I have never encountered such a failure mode, which doesn’t mean it couldn’t happen. When PCIe slots “go bad”, it is usually due to dirty or damaged connectors, either in the slot or on the card. Theoretically it is also possible for the traces connecting the controller chip and the slot to be damaged, e.g. scratched by tool use.

Permanent physical damage can occur at the springy connector fingers in the slot as a consequence of operating heavy PCIe devices such as GPUs without proper mechanical support by means of the mounting bracket, or when inserting PCIe cards at an angle. Intermittent connector failures can occur due to vibration, e.g. on ships or near heavy machinery.

I to have never run into an issue with a pci slot like this before, prior to this event any problem I had with a card slot was all or nothing, either the hardware in the pci slot worked or it didnt. Then again this is the first time I have started working with compute cards for this type of application.

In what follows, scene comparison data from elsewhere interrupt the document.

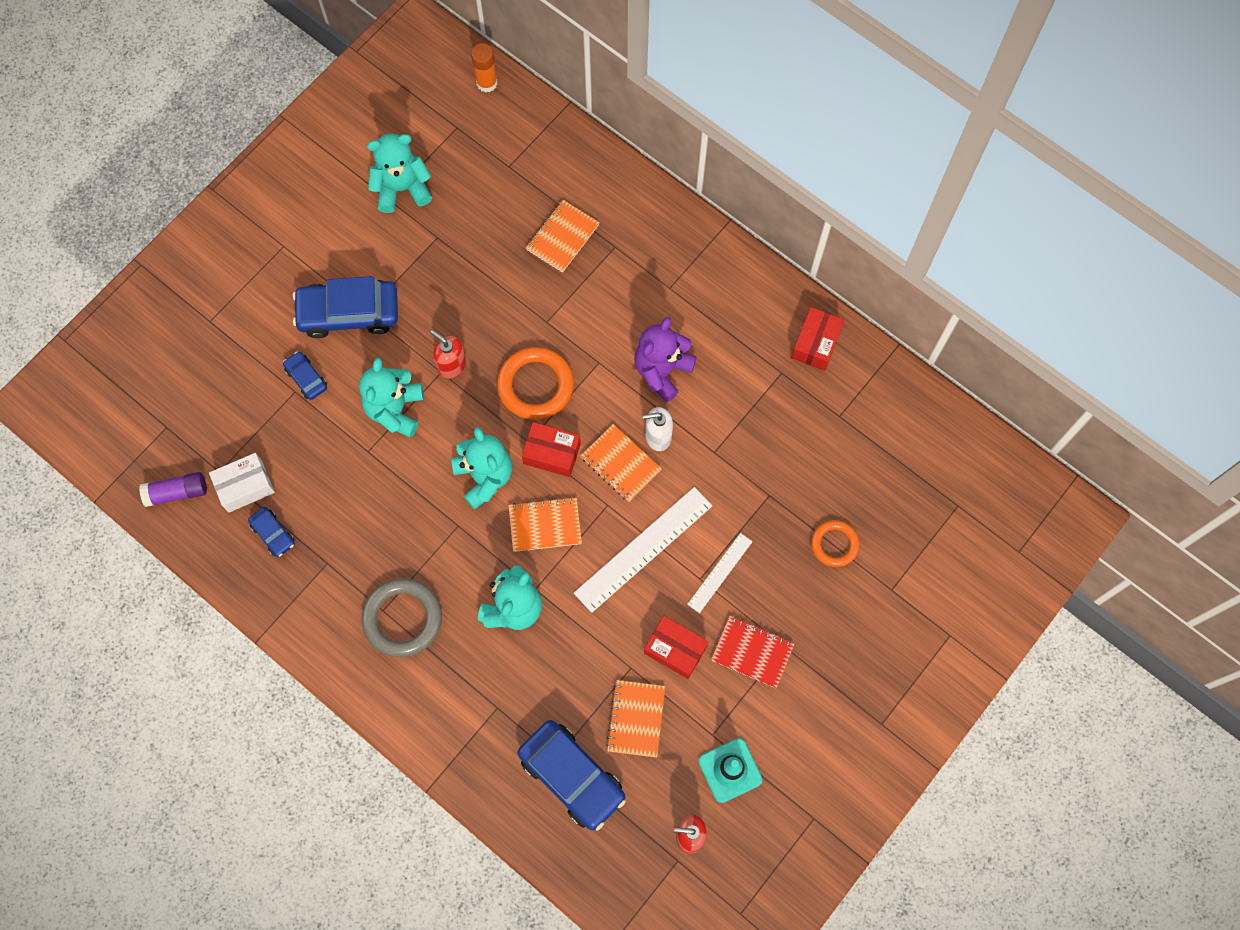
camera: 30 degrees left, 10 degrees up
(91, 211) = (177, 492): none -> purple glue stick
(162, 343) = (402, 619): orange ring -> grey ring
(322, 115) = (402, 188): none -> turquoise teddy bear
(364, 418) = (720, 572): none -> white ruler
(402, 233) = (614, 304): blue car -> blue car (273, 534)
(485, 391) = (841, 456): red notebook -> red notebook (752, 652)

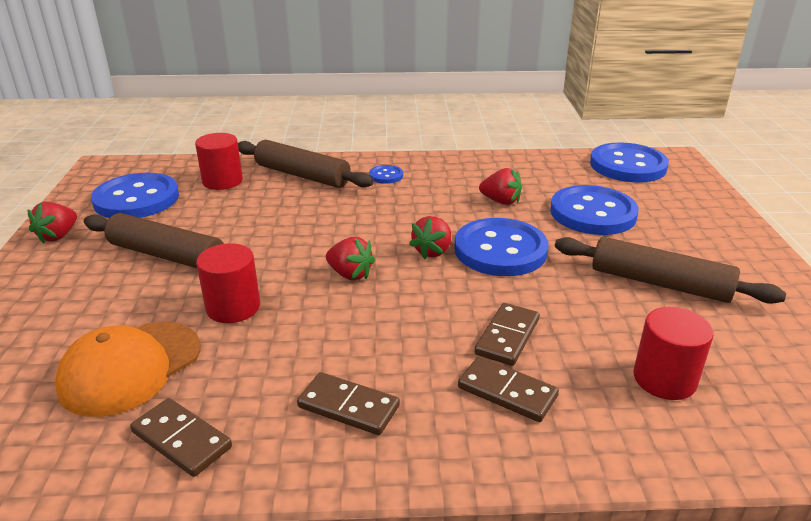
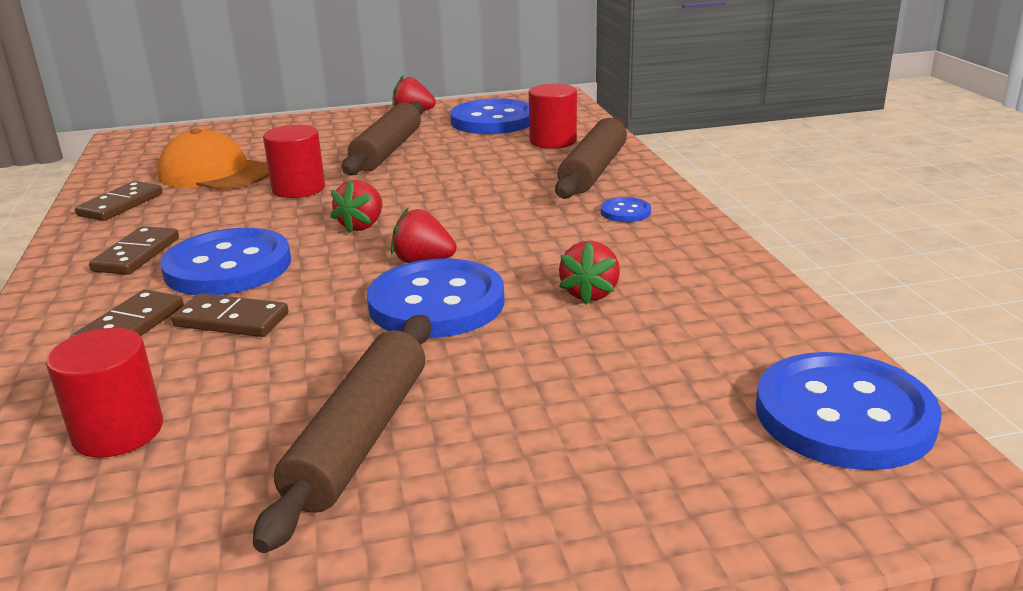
camera: 80 degrees right, 5 degrees down
(593, 213) = (588, 374): blue button -> blue button (228, 266)

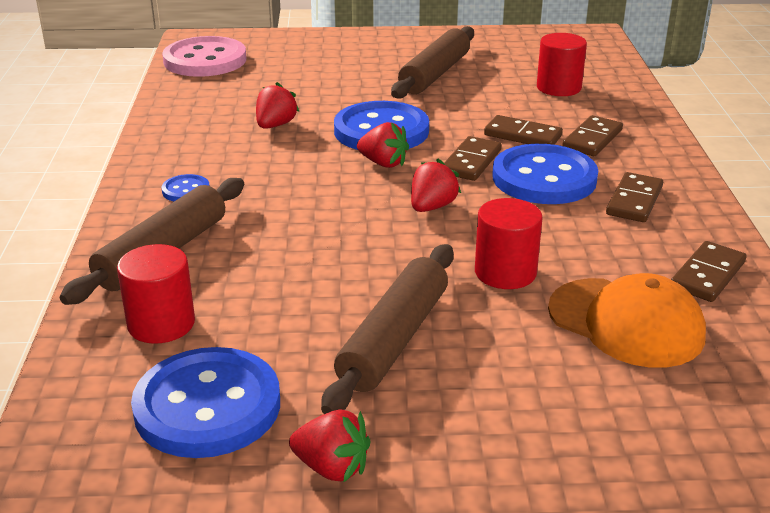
camera: 170 degrees left, 5 degrees up
(313, 275) = (471, 162): none -> brown domino
(844, 415) = (205, 60): blue button -> pink button

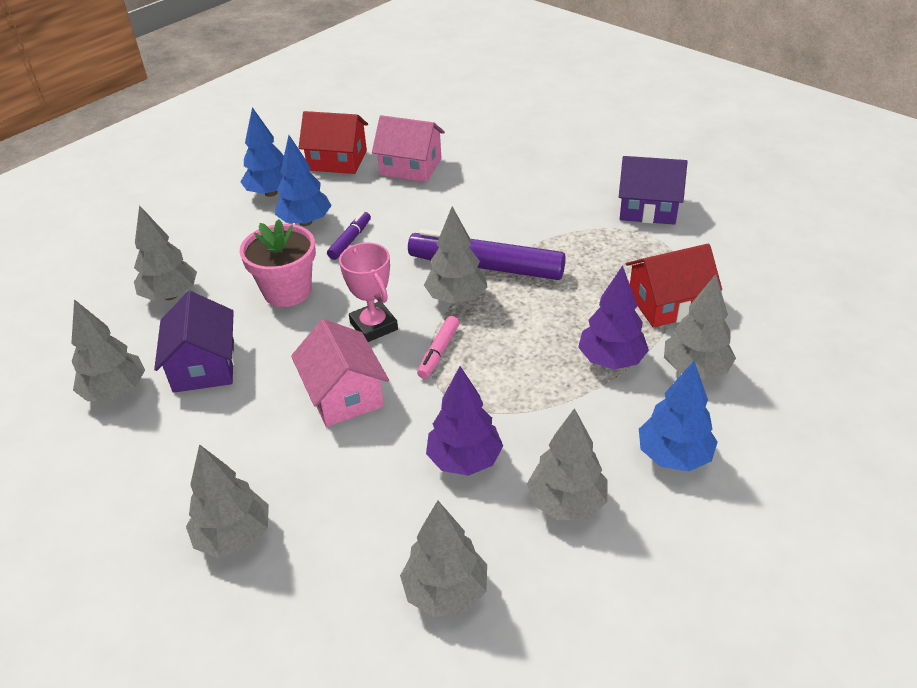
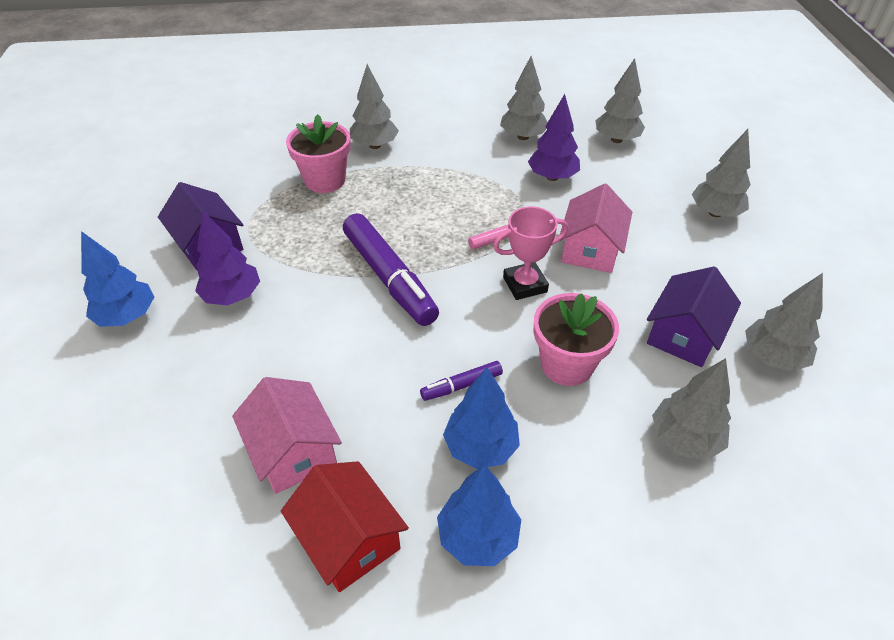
camera: 140 degrees left, 5 degrees up
(374, 326) = (525, 284): pink trophy -> pink trophy turned 60 degrees clockwise
(456, 298) = (442, 267): grey tree -> none
(611, 360) = (408, 174): purple tree -> purple tree (232, 296)
(668, 303) = (325, 180): red house -> pink flower pot
(674, 456) = (448, 124): blue tree -> blue tree (127, 316)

While the exact problem is unidentified, I verified that it is causing the problem as I have been running the M2090 in the alternate slot for a couple days now continuously without a problem. I moved the card back to the initial slot and started a test, it again completed the first job with out a problem, however 27.016% into the next job the card failed and dropped from the bus completely. Load on the card never went higher than 90%, constant running temp was only 76c. Returning the card to the 2nd pci slot, and restarting again resolves the issue and it has been running without a problem since then. this is unlike any hardware issue i have ever run into and is outside and skills of being able to track the processes to identify the failure and where it is occurring.

Independent of root cause, your method of resolving this is of course one we typically recommend here: cycle GPU(s) through PCIe slots to check whether the problem is correlated with a particular card or a particular slot.